Last September, Cincinnati Reds flamethrower Aroldis Chapman hurled a 105.1-mile-per-hour pill past Tony Gwynn Jr., of the San Diego Padres, whipping the sports world into a frenzy. Was this the fastest pitch ever? And could the mark keep going up?
The first question is hard to answer because it comes down to trusting measurement technologies from the past. Before Chapman came along, the previous, unofficial record belonged to Joel Zumaya (104.8 in 2006), but there are old and unlikely claims that Nolan Ryan threw 108.1 in 1974 (as measured by Doppler laser radar) and that Bob Feller fired a 107.6 in 1946 (as measured by antiquated military equipment).
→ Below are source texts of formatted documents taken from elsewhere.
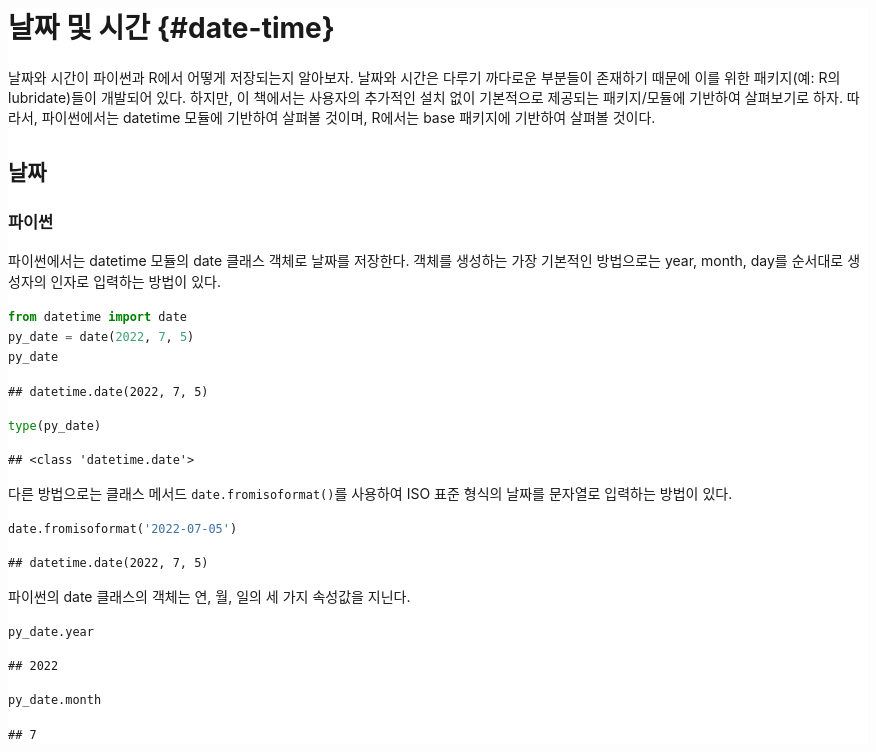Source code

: # 날짜 및 시간 {#date-time}

날짜와 시간이 파이썬과 R에서 어떻게 저장되는지 알아보자. 날짜와 시간은 다루기 까다로운 부분들이 존재하기 때문에 이를 위한 패키지(예: R의 lubridate)들이 개발되어 있다. 하지만, 이 책에서는 사용자의 추가적인 설치 없이 기본적으로 제공되는 패키지/모듈에 기반하여 살펴보기로 하자. 따라서, 파이썬에서는 datetime 모듈에 기반하여 살펴볼 것이며, R에서는 base 패키지에 기반하여 살펴볼 것이다.

## 날짜

### 파이썬

파이썬에서는 datetime 모듈의 date 클래스 객체로 날짜를 저장한다. 객체를 생성하는 가장 기본적인 방법으로는 year, month, day를 순서대로 생성자의 인자로 입력하는 방법이 있다.


```python
from datetime import date
py_date = date(2022, 7, 5)
py_date
```

```
## datetime.date(2022, 7, 5)
```

```python
type(py_date)
```

```
## <class 'datetime.date'>
```

다른 방법으로는 클래스 메서드 `date.fromisoformat()`를 사용하여 ISO 표준 형식의 날짜를 문자열로 입력하는 방법이 있다.


```python
date.fromisoformat('2022-07-05')
```

```
## datetime.date(2022, 7, 5)
```

파이썬의 date 클래스의 객체는 연, 월, 일의 세 가지 속성값을 지닌다.


```python
py_date.year
```

```
## 2022
```

```python
py_date.month
```

```
## 7
```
As for the second question, experts doubt we'll see any Usain Bolt–like quantum leaps. "Chapman is at the upper limits of what's possible," says Glenn Fleisig, research director at the American Sports Medicine Institute in Birmingham, Alabama, which studies the biomechanics of pitching. Why? Hurling a ball that fast strains the body's connective tissue to the breaking point. When a 200-pound pitcher throwing 100 mph releases the ball, the force on his shoulder is equivalent to a 200-plus-pound man trying to yank his arm out of its socket. Fastball throwing can injure the shoulder joint and the elbow's ulnar collateral (or Tommy John) ligament. While pitchers can strengthen their muscles and improve their mechanics, there isn't much that can be done to improve ligaments and tendons—barring, of course, a sudden miracle of evolution or (more likely) cyborg surgical techniques that haven't been invented yet.